The voters are seeking a court order to redraw the map and to bar the state’s elections commission from conducting future elections under the current map.
The Wisconsin Supreme Court adopted the current map in 2022 when the court was controlled by conservative judges.
In adopting the map, the court adhered closely to a previous map passed by state Republicans a decade earlier.
After the map was adopted, congressional seats held by Democratic members fell below the state’s relative Democratic vote share, plaintiffs alleged.
Republicans currently represent six out of the state’s eight congressional seats.
“By packing the substantial share of Wisconsin’s Democrats into just two congressional districts, while cracking other Democratic communities into uncompetitive Republican districts, the map condemns the party that regularly splits or wins the statewide vote to permanent minority status in the state’s congressional delegation,” plaintiffs write.
Petitioners said a new, more balanced map that reflects population shifts over the prior decade should be adopted in time for the 2026 congressional elections.
Tuesday’s lawsuit is the latest in a series of suits seeking to redraw the map.
Last month, the Wisconsin Supreme Court, in unsigned orders, declined to hear similar lawsuits against the map. Those previous lawsuits had directly asked the state Supreme Court to hear the lawsuits.
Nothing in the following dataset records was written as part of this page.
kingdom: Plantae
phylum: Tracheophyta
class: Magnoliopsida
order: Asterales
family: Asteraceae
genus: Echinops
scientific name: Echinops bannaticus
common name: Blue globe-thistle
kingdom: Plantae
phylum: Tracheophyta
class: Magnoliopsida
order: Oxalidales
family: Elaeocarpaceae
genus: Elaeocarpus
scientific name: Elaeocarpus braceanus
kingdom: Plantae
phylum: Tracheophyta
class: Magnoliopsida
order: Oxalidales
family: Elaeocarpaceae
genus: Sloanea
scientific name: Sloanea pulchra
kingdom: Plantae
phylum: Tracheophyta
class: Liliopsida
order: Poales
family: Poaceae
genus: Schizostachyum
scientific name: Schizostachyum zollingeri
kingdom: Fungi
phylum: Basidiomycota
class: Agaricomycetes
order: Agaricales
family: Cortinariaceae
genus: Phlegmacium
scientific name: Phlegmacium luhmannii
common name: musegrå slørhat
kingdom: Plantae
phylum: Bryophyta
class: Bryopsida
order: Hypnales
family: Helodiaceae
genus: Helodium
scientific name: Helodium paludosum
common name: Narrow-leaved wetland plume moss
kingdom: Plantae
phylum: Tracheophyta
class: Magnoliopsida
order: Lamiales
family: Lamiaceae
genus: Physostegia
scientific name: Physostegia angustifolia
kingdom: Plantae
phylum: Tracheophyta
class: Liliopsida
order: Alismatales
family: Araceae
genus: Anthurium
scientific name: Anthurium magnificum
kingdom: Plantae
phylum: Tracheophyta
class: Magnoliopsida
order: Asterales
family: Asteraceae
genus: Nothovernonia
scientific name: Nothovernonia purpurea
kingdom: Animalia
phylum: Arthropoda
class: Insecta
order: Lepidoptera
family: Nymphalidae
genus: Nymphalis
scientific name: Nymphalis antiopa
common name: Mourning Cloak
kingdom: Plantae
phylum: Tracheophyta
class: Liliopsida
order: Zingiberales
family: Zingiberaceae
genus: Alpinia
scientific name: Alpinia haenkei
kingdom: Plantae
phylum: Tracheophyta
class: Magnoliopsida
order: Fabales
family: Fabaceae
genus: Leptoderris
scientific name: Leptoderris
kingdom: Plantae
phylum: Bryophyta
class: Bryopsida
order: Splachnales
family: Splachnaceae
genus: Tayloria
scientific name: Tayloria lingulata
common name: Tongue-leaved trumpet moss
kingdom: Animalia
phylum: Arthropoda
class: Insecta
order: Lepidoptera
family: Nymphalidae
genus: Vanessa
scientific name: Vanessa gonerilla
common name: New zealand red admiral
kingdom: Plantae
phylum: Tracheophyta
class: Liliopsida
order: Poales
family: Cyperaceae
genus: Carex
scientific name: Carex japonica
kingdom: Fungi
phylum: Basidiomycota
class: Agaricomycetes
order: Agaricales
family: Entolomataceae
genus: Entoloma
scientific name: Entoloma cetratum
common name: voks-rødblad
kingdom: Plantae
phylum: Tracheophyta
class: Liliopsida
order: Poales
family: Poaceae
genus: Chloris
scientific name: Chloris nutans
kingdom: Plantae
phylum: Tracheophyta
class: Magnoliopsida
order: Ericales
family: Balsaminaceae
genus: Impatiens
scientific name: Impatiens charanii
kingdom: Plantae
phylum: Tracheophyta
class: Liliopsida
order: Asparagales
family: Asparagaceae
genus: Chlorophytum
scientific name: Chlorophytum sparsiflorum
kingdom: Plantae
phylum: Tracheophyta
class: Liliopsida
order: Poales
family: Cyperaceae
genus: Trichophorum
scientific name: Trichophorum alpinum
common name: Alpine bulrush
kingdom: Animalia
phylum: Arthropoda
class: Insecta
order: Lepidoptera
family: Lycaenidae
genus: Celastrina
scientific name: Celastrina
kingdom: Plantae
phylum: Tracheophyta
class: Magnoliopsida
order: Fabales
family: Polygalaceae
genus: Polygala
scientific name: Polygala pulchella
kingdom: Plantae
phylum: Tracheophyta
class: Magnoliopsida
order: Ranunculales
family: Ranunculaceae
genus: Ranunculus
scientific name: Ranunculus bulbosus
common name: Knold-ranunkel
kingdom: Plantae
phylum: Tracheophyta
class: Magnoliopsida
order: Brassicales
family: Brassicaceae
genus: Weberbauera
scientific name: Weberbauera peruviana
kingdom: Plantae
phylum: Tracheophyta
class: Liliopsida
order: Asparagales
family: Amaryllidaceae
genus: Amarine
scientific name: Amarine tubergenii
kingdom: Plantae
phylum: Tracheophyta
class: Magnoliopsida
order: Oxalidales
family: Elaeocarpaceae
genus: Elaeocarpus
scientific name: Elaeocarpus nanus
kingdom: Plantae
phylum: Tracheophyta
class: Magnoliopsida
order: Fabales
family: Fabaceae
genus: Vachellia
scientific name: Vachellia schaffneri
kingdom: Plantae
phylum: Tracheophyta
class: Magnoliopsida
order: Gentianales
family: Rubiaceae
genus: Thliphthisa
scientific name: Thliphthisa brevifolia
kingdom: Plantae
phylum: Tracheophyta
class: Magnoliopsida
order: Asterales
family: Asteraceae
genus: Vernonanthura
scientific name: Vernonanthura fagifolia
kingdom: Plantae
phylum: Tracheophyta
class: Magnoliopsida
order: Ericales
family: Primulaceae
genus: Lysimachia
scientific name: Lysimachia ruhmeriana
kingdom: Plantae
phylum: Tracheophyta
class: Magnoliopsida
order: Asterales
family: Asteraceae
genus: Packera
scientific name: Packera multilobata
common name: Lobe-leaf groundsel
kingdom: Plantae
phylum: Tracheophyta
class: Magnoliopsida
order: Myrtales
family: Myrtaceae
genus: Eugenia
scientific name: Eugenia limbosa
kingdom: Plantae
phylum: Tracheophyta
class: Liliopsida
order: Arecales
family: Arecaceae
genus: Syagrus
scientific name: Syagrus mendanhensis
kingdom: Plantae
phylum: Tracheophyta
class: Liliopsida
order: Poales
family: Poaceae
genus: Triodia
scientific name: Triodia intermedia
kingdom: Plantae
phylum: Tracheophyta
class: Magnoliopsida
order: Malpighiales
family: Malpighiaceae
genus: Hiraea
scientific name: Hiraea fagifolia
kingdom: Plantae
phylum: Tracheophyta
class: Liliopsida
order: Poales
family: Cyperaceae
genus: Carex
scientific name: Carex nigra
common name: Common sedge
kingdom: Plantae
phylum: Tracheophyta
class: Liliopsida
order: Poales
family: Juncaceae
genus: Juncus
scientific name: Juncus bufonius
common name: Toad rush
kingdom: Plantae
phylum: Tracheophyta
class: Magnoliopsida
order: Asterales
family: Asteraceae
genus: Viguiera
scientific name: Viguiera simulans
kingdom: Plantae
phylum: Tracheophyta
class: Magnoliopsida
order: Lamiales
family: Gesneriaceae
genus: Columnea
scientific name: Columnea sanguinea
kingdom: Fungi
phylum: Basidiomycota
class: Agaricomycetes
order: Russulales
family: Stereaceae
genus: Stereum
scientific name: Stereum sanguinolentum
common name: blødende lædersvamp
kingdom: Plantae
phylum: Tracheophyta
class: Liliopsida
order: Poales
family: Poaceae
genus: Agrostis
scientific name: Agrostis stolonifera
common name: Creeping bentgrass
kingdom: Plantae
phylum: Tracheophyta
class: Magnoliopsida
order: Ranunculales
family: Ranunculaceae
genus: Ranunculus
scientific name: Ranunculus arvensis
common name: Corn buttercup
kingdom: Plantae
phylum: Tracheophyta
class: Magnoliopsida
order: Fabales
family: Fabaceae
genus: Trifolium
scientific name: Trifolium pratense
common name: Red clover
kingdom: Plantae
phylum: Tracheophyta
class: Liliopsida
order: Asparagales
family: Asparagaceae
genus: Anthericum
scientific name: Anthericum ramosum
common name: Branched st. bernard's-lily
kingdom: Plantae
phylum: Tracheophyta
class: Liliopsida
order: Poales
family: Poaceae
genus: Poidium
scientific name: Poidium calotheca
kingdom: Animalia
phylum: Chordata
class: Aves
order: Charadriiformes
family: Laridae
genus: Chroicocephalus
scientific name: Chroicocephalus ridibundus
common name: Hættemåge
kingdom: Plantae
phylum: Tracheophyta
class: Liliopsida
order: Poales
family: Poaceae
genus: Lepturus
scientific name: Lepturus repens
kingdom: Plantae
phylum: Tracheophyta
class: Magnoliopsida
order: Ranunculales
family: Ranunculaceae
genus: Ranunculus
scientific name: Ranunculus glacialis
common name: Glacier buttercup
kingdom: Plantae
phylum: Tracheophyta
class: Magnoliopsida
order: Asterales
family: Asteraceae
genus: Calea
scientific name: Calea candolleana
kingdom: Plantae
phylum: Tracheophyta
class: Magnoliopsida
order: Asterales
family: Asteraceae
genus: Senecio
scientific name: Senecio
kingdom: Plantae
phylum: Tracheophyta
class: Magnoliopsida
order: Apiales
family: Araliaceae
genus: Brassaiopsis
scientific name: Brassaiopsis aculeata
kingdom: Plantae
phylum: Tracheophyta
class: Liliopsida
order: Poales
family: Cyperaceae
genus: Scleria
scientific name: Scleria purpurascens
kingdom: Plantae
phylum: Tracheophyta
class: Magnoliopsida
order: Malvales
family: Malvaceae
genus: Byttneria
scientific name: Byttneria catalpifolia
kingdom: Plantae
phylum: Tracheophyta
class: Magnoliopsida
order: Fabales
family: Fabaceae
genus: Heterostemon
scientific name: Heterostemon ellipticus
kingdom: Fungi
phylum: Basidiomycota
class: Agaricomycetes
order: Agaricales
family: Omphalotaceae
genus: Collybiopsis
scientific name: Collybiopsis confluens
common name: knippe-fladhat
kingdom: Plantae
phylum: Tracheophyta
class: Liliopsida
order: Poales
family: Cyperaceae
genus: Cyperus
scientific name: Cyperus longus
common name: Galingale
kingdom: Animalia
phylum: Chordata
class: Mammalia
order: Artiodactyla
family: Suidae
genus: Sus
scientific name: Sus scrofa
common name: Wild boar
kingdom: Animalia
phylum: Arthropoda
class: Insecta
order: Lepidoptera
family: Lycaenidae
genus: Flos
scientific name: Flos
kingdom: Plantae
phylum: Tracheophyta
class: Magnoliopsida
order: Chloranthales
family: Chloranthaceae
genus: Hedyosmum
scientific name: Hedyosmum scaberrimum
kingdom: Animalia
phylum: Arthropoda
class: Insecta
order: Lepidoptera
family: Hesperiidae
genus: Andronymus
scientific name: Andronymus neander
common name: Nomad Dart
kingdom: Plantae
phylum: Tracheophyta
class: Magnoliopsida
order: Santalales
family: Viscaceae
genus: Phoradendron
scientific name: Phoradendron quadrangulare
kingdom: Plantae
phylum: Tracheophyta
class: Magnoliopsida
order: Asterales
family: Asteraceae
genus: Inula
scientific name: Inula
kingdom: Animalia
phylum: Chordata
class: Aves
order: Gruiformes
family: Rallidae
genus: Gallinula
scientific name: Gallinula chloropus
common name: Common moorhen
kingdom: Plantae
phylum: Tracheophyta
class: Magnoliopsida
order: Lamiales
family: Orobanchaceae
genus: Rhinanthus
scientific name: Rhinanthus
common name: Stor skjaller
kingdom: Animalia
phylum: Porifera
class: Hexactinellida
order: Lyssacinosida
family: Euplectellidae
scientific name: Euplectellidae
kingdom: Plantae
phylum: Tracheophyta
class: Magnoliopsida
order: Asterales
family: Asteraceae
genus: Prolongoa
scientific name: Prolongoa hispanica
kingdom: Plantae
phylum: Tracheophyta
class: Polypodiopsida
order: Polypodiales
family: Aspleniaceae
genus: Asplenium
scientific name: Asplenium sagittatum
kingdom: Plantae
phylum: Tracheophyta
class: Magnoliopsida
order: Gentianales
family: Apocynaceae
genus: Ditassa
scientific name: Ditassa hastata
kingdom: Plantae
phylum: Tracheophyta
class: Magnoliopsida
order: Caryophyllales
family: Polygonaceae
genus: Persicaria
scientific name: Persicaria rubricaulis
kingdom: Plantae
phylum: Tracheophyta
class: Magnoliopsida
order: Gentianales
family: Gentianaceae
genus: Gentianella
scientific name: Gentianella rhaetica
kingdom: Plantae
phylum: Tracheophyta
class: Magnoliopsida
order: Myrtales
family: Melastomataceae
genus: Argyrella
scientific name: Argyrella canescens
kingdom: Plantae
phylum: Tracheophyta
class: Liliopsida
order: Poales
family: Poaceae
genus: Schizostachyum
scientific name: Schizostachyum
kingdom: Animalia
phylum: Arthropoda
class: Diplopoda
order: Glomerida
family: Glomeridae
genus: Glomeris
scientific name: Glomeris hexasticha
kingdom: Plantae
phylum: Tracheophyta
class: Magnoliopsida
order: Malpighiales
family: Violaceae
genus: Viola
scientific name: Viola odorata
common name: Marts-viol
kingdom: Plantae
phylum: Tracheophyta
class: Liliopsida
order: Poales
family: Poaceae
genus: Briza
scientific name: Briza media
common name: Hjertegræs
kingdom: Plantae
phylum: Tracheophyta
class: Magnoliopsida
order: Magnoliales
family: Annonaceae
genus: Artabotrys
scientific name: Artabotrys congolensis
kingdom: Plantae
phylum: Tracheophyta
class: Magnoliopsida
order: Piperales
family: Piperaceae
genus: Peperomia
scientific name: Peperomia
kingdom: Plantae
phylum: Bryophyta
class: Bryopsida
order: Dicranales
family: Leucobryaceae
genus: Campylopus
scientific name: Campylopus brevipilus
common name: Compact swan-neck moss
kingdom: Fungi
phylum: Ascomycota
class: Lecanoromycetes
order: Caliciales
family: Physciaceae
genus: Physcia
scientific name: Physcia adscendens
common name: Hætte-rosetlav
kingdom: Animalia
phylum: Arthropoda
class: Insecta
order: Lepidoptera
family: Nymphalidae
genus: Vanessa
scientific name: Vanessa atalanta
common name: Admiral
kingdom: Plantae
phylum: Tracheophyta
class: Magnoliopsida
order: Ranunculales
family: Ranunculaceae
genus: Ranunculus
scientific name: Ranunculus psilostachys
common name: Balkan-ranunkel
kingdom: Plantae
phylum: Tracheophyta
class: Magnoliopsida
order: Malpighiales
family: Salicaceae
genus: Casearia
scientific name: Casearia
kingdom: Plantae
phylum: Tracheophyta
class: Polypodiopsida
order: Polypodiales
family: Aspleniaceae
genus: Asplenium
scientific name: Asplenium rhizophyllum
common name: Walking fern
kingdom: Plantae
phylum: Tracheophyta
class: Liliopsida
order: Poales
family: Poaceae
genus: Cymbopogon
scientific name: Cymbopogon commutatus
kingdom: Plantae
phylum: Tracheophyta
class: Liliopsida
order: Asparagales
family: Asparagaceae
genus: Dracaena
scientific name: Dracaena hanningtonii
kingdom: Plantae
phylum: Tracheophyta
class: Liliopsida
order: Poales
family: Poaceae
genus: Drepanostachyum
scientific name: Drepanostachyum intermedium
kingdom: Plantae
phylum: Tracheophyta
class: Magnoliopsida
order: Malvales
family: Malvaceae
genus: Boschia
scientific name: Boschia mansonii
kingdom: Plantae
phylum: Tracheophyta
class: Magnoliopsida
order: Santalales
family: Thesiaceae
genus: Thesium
Tuesday’s lawsuit, and a separate lawsuit filed earlier this month, were introduced in a state trial court, so they could eventually make their way to the state Supreme Court again.
Any change to Wisconsin’s map benefiting Democrats could make it harder for the GOP to hold onto its slim majority in the U.S. House next year.
The plaintiffs are represented by the Elias Law Group (ELG). ELG Firm Chair Marc Elias is the founder of Democracy Docket.